Cholesterol Panel Targets
Total Cholesterol: ≤200mg/dL; Triglycerides: ≤150mg/dL; LDL: ≤100mg/dL; HDL: ≥40mg/dL.
Stable Angina
Chest pain that is relieved with rest and considered "safer" compared to unstable angina.
Unstable Angina
Chest pain that is unrelieved by rest and considered "unsafe."
OANM
Treatment protocol for chest pain during an MI: Oxygen, ASA, Nitro (max 3 doses under the tongue), and Morphine (if pain persists after Nitro).
ACE Inhibitors
Antihypertensive drugs ending in "-pril" (e.g., Lisinopril) that lower BP; precautions include angioedema, dry cough, elevated creatinine (0.9−1.2mg/dL), and elevated K+.
Angioedema
A potential side effect of ACE inhibitors characterized by a "thick tongue" and classified as an airway risk.

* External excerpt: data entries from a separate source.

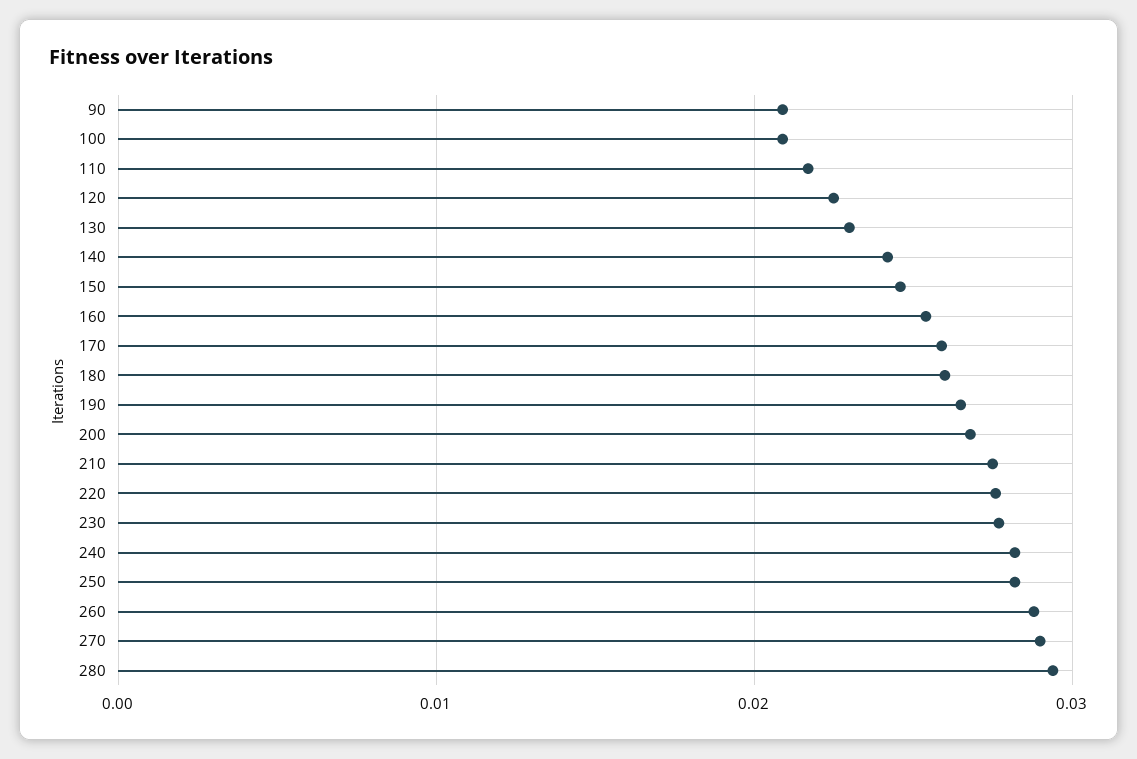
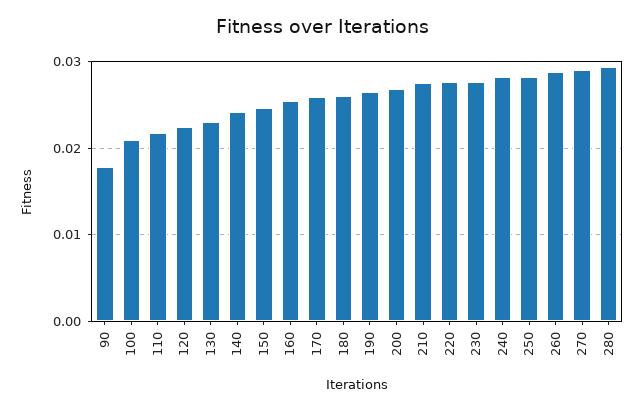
  {
-   "90": 0.021,
+   "90": 0.018,
    "100": 0.021,
    "110": 0.022,
    "120": 0.023,
    "130": 0.023,
    "140": 0.024,
    "150": 0.025,
    "160": 0.025,
    "170": 0.026,
    "180": 0.026,
    "190": 0.027,
    "200": 0.027,
    "210": 0.028,
    "220": 0.028,
    "230": 0.028,
    "240": 0.028,
    "250": 0.028,
    "260": 0.029,
    "270": 0.029,
    "280": 0.029
  }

Hyperkalemia Management (Cardiac)
Monitoring for muscle cramps, peaked T waves, and ST changes when potassium is above the normal range of 3.5−5.0mEq/L.
Heparin
An anticoagulant that prevents clot growth (does not dissolve them) and is monitored via PTT with a therapeutic range of 46−70 seconds.
Protamine Sulfate
The pharmacological antidote used for Heparin.
Beta Blockers
Medications ending in "-lol" (e.g., Atenolol) that lower both BP and HR; contraindicated for bradycardia (HR≤60), wheezing/COPD/Asthma, and can mask low blood sugar signs in diabetics.
Calcium Channel Blockers
Medications like Nifedipine, Diltiazem, and Verapamil that lower both BP and HR; -dipine "declines BP/HR," -zem is "zen yoga," and -amil "chills" the heart.
Vasodilators
Drugs like Isosorbide and Nitroprusside (for HTN crisis) that provide O2 to the heart; they must never be taken with "-afil" drugs (e.g., Sildenafil) due to death risk.